### Required work
I need the number of lines in the following entries that hold the word "Redpanda", and no other text.

+++ Information supplied +++

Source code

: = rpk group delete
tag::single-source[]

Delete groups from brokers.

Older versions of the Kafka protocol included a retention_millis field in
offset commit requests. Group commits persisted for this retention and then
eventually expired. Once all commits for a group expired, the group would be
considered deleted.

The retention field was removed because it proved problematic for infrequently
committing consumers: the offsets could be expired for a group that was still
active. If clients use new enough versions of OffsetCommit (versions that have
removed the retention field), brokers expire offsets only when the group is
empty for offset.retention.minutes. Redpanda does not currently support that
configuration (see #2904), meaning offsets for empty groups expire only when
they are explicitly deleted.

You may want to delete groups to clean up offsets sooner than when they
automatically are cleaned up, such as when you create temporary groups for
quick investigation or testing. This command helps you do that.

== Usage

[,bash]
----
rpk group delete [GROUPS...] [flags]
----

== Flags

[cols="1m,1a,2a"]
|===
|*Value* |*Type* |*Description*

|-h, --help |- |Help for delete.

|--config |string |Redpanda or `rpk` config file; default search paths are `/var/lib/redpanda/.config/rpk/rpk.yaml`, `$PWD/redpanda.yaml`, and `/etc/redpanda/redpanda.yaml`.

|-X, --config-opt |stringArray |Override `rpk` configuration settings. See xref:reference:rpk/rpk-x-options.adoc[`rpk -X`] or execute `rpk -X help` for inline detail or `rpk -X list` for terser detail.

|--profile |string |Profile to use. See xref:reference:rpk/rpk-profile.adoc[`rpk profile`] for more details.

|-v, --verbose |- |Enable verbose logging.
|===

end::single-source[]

+++

### Task output
2